§ À faire: Recopiez à l'identique, s'il vous plaît, le passage du texte de lecture qui va de "Il aime Becker" jusqu'à "vénère, Howard Hawks." inclus.
─── Texte de lecture
Le panache blanc de Bertrand Tavernier nous entraîne sur les chemins buissonniers d'un formidable voyage plein d'amour cinéphile débordant d'anecdotes qui disent les Hommes ( et les "putes"... sic) , et transpirant l' oeil du cinéaste offrant à voir au néophyte ou au cinéphile curieux...les trésors que ses congénéres avaient tourné avant lui.
Il suscite autant un puissant désir de redécouverte, qu'une envie juvénile de se lancer nous aussi dans cette grande aventure, le tournage, la création d'images, le montage, la direction d acteurs et tutti quanti!
Il aime Becker pour son cinéma humaniste, modeste, populaire.( Le Trou, à découvrir de toute urgence amis lecteurs). Et il me fait découvrir magistralement sa parenté avec un autre cinéaste que je vénère, Howard Hawks.
──────
─── Données brutes
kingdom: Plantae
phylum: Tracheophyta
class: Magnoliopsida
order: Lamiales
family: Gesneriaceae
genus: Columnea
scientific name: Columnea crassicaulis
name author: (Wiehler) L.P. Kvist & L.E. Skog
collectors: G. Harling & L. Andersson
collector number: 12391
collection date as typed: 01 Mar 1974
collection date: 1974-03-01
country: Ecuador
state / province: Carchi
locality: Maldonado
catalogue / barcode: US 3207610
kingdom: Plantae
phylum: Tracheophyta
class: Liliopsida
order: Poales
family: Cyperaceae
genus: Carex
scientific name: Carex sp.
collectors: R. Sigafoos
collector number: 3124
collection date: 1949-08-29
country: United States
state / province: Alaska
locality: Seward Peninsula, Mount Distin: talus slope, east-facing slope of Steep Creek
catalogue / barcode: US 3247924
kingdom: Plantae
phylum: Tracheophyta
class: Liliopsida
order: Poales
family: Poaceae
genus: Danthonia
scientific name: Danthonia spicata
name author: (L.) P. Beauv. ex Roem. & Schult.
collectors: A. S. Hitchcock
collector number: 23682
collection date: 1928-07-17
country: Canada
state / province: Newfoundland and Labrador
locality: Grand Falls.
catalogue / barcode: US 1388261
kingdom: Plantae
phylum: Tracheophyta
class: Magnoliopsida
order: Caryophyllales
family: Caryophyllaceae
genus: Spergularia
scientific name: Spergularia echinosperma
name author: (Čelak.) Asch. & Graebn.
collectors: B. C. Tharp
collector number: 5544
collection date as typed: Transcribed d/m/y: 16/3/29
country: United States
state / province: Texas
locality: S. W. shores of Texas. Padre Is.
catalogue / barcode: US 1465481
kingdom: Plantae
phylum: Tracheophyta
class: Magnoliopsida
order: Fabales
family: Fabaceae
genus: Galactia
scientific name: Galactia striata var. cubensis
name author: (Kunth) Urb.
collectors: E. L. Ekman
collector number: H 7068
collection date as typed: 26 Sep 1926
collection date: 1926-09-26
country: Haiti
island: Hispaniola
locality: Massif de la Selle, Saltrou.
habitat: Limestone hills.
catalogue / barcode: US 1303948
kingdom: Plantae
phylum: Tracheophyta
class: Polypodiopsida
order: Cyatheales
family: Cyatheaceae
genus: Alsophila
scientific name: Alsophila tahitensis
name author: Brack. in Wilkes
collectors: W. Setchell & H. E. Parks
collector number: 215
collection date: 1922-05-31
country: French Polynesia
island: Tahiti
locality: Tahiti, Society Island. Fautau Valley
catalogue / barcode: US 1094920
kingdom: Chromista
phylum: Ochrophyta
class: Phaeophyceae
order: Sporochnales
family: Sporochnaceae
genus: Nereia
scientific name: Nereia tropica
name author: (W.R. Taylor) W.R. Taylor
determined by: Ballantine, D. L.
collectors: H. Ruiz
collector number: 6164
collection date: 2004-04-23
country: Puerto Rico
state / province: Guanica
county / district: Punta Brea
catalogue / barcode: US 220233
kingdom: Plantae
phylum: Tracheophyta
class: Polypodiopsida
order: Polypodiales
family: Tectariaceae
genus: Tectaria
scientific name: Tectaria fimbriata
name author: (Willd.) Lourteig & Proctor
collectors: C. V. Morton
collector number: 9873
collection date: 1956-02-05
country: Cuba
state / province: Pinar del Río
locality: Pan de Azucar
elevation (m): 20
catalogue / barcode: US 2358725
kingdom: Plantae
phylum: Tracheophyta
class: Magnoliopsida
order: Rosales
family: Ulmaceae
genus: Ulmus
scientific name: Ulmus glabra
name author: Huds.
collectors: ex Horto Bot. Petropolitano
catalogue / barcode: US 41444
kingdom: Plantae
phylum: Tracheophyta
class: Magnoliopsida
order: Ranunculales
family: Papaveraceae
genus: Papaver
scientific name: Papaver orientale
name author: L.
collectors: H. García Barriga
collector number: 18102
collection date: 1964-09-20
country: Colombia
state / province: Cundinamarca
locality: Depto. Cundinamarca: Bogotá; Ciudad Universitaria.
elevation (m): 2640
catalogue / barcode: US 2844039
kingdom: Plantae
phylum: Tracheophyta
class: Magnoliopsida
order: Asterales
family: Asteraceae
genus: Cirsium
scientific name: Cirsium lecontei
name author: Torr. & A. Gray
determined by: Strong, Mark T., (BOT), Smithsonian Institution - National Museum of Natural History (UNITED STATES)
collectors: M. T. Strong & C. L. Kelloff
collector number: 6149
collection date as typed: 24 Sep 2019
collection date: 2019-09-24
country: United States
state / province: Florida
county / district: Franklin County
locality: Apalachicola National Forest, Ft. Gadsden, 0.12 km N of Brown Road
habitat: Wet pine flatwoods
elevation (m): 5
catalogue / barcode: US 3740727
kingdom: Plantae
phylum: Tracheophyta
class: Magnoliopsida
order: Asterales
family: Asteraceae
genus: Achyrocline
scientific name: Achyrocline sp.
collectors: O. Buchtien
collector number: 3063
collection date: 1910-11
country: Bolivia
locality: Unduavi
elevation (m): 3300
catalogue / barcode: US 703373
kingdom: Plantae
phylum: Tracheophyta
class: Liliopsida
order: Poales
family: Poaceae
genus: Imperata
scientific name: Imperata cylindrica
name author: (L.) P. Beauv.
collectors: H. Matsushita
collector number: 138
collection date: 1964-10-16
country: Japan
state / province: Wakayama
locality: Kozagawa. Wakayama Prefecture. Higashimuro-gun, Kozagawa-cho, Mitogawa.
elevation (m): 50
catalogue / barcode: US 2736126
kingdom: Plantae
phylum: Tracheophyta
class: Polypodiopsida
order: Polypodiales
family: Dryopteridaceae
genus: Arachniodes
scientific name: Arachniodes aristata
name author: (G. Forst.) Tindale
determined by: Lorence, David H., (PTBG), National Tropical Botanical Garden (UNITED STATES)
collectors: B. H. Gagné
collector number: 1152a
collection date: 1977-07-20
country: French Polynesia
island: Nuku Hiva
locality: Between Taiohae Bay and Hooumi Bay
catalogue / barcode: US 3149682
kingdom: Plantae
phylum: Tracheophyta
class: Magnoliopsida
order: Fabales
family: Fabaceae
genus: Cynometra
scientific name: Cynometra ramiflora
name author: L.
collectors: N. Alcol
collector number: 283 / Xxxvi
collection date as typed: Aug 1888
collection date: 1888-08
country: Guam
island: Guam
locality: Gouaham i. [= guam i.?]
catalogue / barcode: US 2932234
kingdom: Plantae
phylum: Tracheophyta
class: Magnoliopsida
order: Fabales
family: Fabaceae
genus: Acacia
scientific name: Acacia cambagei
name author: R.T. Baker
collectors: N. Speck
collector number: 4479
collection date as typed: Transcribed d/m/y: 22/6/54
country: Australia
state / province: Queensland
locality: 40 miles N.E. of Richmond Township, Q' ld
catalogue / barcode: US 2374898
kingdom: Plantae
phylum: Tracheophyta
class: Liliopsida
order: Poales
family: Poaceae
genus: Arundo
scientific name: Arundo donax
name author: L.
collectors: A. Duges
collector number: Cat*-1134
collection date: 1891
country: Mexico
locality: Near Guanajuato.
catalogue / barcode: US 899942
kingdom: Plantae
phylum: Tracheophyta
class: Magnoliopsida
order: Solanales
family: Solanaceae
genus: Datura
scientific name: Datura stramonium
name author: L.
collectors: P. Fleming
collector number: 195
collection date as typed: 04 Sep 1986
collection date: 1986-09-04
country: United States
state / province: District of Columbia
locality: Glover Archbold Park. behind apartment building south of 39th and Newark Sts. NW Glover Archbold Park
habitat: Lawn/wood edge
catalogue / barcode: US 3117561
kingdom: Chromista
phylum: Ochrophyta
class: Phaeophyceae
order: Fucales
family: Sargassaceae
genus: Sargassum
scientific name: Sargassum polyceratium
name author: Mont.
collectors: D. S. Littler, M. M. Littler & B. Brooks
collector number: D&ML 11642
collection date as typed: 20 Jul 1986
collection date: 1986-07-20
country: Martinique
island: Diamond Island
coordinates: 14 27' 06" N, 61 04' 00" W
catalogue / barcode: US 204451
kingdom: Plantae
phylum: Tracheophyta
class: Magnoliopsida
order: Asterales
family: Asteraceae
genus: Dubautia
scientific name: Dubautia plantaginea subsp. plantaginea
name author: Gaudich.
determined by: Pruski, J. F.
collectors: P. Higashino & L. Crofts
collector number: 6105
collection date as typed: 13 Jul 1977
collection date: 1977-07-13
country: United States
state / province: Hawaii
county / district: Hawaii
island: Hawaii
──────
§ Réponse:
Il aime Becker pour son cinéma humaniste, modeste, populaire.( Le Trou, à découvrir de toute urgence amis lecteurs). Et il me fait découvrir magistralement sa parenté avec un autre cinéaste que je vénère, Howard Hawks.